Exercise: With the pictures omitted, write out the entries that follow exactly as they stand.

====== Supplied entries ======

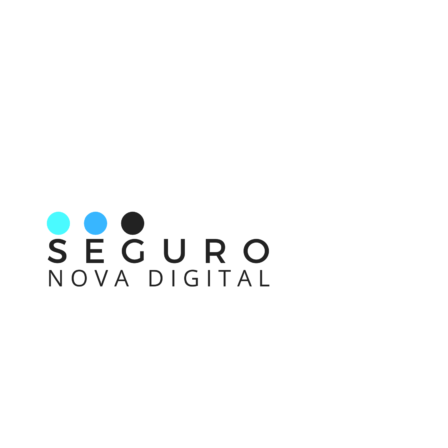
Nos acompanhe também pelas redes sociais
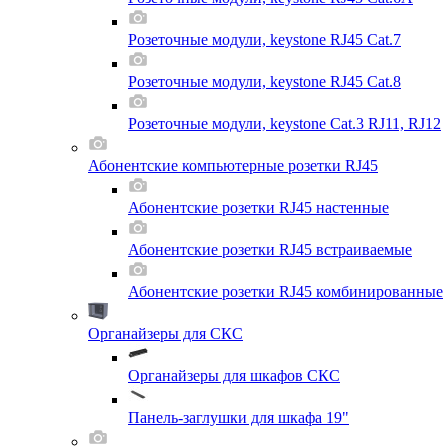
Розеточные модули, keystone RJ45 Cat.7
Розеточные модули, keystone RJ45 Cat.8
Розеточные модули, keystone Cat.3 RJ11, RJ12
Абонентские компьютерные розетки RJ45
Абонентские розетки RJ45 настенные
Абонентские розетки RJ45 встраиваемые
Абонентские розетки RJ45 комбинированные
Органайзеры для СКС
Органайзеры для шкафов СКС
Панель-заглушки для шкафа 19"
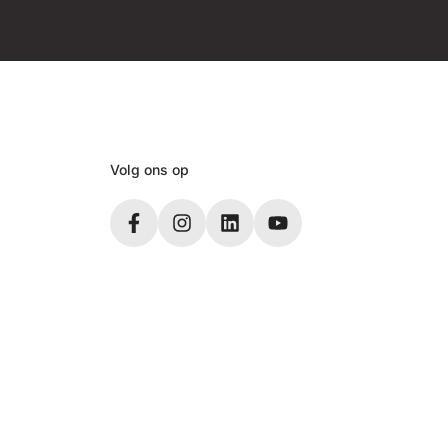
Volg ons op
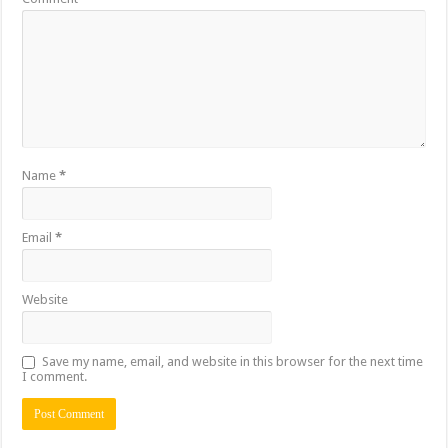
Name
*
Email
*
Website
Save my name, email, and website in this browser for the next time
I comment.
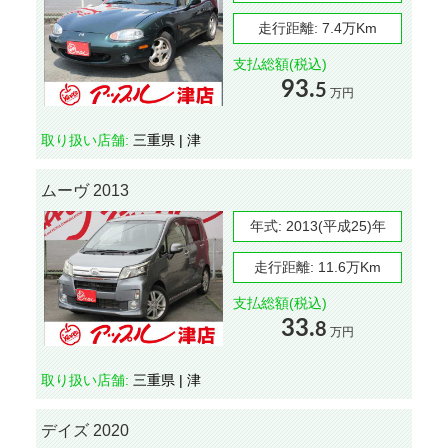
走行距離:
7.4万Km
支払総額(税込)
93.
5
万円
取り扱い店舗:
三重県 | 津
ムーヴ 2013
年式:
2013(平成25)年
走行距離:
11.6万Km
支払総額(税込)
33.
8
万円
取り扱い店舗:
三重県 | 津
デイズ 2020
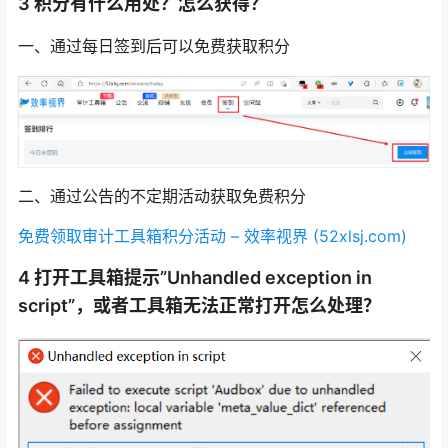
3 积分有什么用处？怎么获得？
一、通过每日签到后可以免费获取积分
二、通过公告的不定期活动获取免费积分
免费领取审计工具箱积分活动 – 效率视界 (52xlsj.com)
4 打开工具箱提示”Unhandled exception in
script”，或者工具箱无法正常打开怎么处理？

======

Result for this exercise:
Nos acompanhe também pelas redes sociais
Розеточные модули, keystone RJ45 Cat.7
Розеточные модули, keystone RJ45 Cat.8
Розеточные модули, keystone Cat.3 RJ11, RJ12
Абонентские компьютерные розетки RJ45
Абонентские розетки RJ45 настенные
Абонентские розетки RJ45 встраиваемые
Абонентские розетки RJ45 комбинированные
Органайзеры для СКС
Органайзеры для шкафов СКС
Панель-заглушки для шкафа 19"
Volg ons op
Name
*
Email
*
Website
Save my name, email, and website in this browser for the next time
I comment.
走行距離:
7.4万Km
支払総額(税込)
93.
5
万円
取り扱い店舗:
三重県 | 津
ムーヴ 2013
年式:
2013(平成25)年
走行距離:
11.6万Km
支払総額(税込)
33.
8
万円
取り扱い店舗:
三重県 | 津
デイズ 2020
3 积分有什么用处？怎么获得？
一、通过每日签到后可以免费获取积分
二、通过公告的不定期活动获取免费积分
免费领取审计工具箱积分活动 – 效率视界 (52xlsj.com)
4 打开工具箱提示”Unhandled exception in
script”，或者工具箱无法正常打开怎么处理？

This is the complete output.